En 1420, Jean V de Bretagne est emprisonné à Champtoceaux par la famille de Penthièvre, alliée au Dauphin (futur Charles VII), dans le cadre d’un complot pour s’emparer du duché. Libéré après un siège de deux mois, il ordonne la destruction totale de la ville et de sa forteresse, interdisant toute réoccupation. Les ruines, abandonnées, deviennent un sujet d’étude au XIXe siècle et inspirent des artistes comme William Turner en 1826. Le site, partiellement classé en 2009, conserve aujourd’hui les vestiges d’une ville close médiévale de 20 hectares, avec remparts, tours et fossés, ainsi que les fondations d’un donjon et d’une chapelle castrale.
L’ensemble fortifié se composait de trois enclos : le bourg castral (9,5 ha), la basse-cour (1,2 ha) et le château (1,33 ha), protégés par 2 300 mètres de murailles et 14 tours. Le site, bordé par la Loire au nord et le ruisseau du Voinard au sud, bénéficiait de défenses naturelles avec des escarpements de 70 mètres. Après sa destruction, une nouvelle ville se développe à l’est des ruines, tandis que l’ancien site reste désert. Au XIXe siècle, un château néo-gothique (la Colinière) est construit près des vestiges, et le Moulin-Pendu, édifié au XIIIe siècle sur la Loire, est classé depuis 1975.
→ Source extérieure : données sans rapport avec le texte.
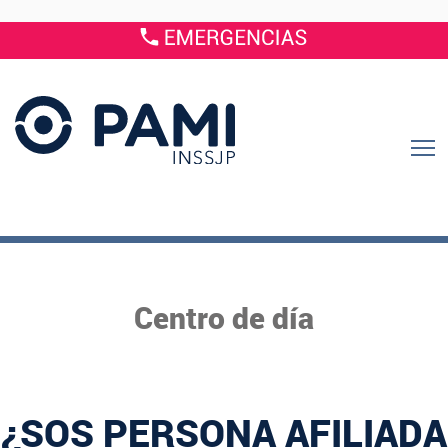
Centro de día
¿SOS PERSONA AFILIADA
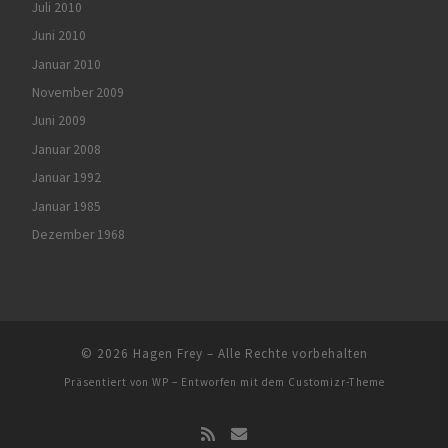
Juli 2010
Juni 2010
Januar 2010
November 2009
Juni 2009
Januar 2008
Januar 1992
Januar 1985
Dezember 1968
© 2026
Hagen Frey
– Alle Rechte vorbehalten
Präsentiert von
WP
– Entworfen mit dem
Customizr-Theme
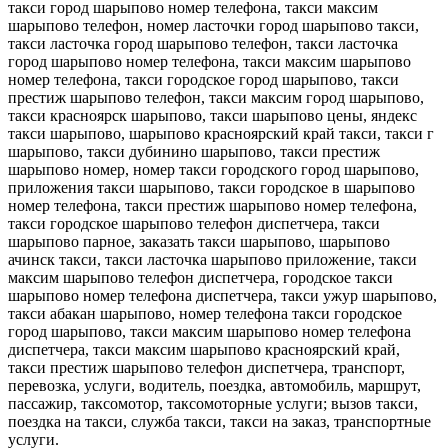
такси город шарыпово номер телефона, такси максим
шарыпово телефон, номер ласточки город шарыпово такси,
такси ласточка город шарыпово телефон, такси ласточка
город шарыпово номер телефона, такси максим шарыпово
номер телефона, такси городское город шарыпово, такси
престиж шарыпово телефон, такси максим город шарыпово,
такси красноярск шарыпово, такси шарыпово цены, яндекс
такси шарыпово, шарыпово красноярский край такси, такси г
шарыпово, такси дубинино шарыпово, такси престиж
шарыпово номер, номер такси городского город шарыпово,
приложения такси шарыпово, такси городское в шарыпово
номер телефона, такси престиж шарыпово номер телефона,
такси городское шарыпово телефон диспетчера, такси
шарыпово парное, заказать такси шарыпово, шарыпово
ачинск такси, такси ласточка шарыпово приложение, такси
максим шарыпово телефон диспетчера, городское такси
шарыпово номер телефона диспетчера, такси ужур шарыпово,
такси абакан шарыпово, номер телефона такси городское
город шарыпово, такси максим шарыпово номер телефона
диспетчера, такси максим шарыпово красноярский край,
такси престиж шарыпово телефон диспетчера, транспорт,
перевозка, услуги, водитель, поездка, автомобиль, маршрут,
пассажир, таксомотор, таксомоторные услуги; вызов такси,
поездка на такси, служба такси, такси на заказ, транспортные
услуги.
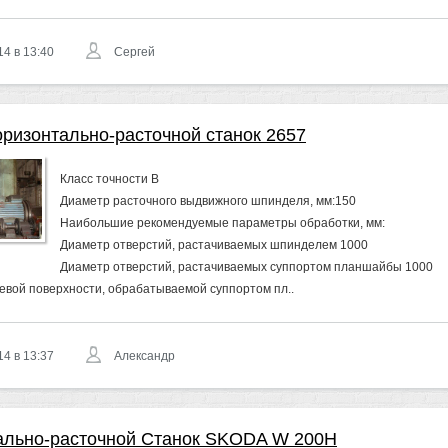
14 в 13:40
Сергей
оризонтально-расточной станок 2657
Класс точности В
Диаметр расточного выдвижного шпинделя, мм:150
Наибольшие рекомендуемые параметры обработки, мм:
Диаметр отверстий, растачиваемых шпинделем 1000
Диаметр отверстий, растачиваемых суппортом планшайбы 1000
евой поверхности, обрабатываемой суппортом пл..
14 в 13:37
Александр
ально-расточной Станок SKODA W 200H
Les fouilles et études historiques révèlent une occupation continue depuis le Néolithique, avec des phases romaines, mérovingiennes (évêché éphémère au VIe siècle) et médiévales. La forteresse, souvent reconstruite après ses destructions, joue un rôle clé dans les luttes d’influence entre la France, l’Angleterre et la Bretagne. Son abandon en 1420 en fait un témoignage unique de l’architecture militaire médiévale, préservé de toute reconstruction ultérieure. Aujourd’hui, le site est un lieu de promenade et un objet d’études archéologiques, offrant un aperçu rare d’une ville fortifiée figée dans son état de destruction.
Parmi les personnages marquants liés à Champtoceaux, on compte Jean V de Bretagne, prisonnier en 1420, ou Olivier de Clisson, qui acquiert la citadelle en 1390. Les Crespin, seigneurs du XIIe au XIIIe siècle, illustrent les alliances changeantes entre Anjou et Bretagne, tandis que Marguerite de Clisson, instigatrice de l’emprisonnement du duc, incarne les rivalités familiales de la guerre de Succession. Les ruines, étudiées depuis le XIXe siècle, restent un symbole des conflits féodaux et de la puissance des ducs de Bretagne.